_EXERCISE_
Return each line of the listing that follows in which the string "wrist" can be found.

-- Opening Marker --

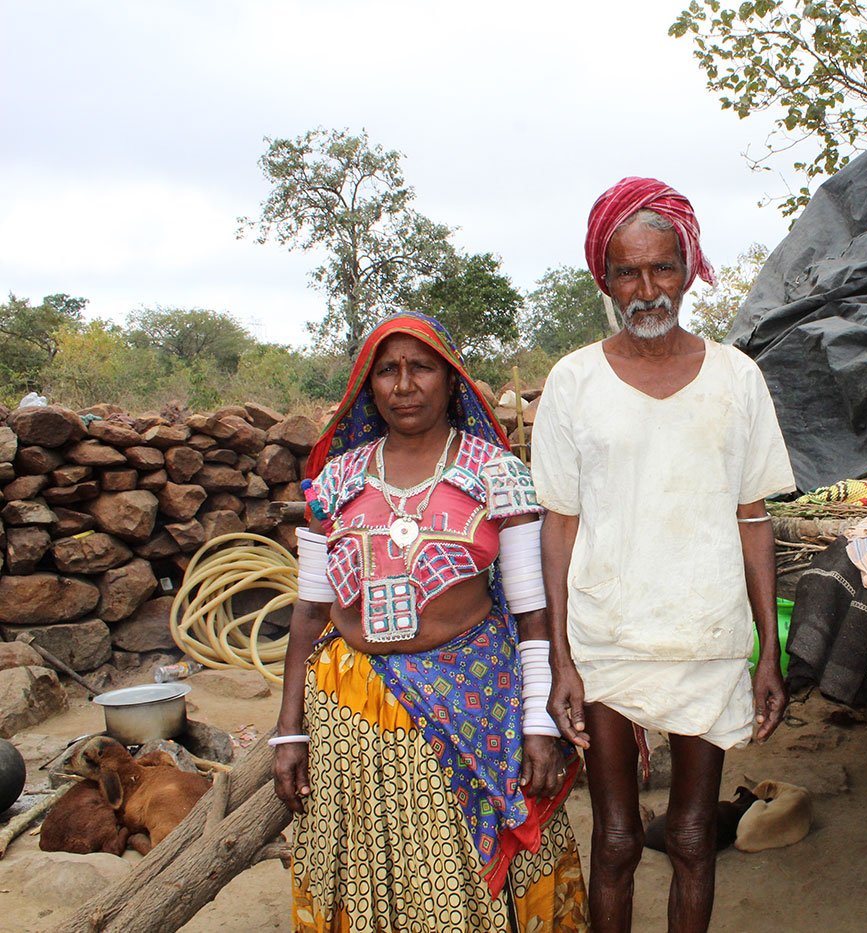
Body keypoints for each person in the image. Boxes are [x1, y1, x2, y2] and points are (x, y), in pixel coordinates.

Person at [532, 177, 796, 932]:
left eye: (663, 268)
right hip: (608, 639)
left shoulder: (737, 378)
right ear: (605, 279)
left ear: (688, 266)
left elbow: (753, 518)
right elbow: (559, 526)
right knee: (615, 838)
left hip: (707, 639)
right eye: (627, 272)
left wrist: (764, 651)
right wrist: (561, 662)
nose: (648, 289)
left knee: (689, 836)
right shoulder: (574, 382)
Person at [272, 311, 589, 931]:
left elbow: (531, 612)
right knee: (363, 876)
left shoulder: (497, 473)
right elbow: (309, 614)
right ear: (370, 388)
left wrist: (535, 723)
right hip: (349, 718)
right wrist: (290, 732)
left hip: (473, 700)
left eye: (420, 367)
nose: (404, 384)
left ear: (450, 380)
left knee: (455, 883)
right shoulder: (334, 480)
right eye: (387, 370)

-- Closing Marker --

_RESPONSE BELOW_
left wrist: (764, 651)
right wrist: (561, 662)
left wrist: (535, 723)
right wrist: (290, 732)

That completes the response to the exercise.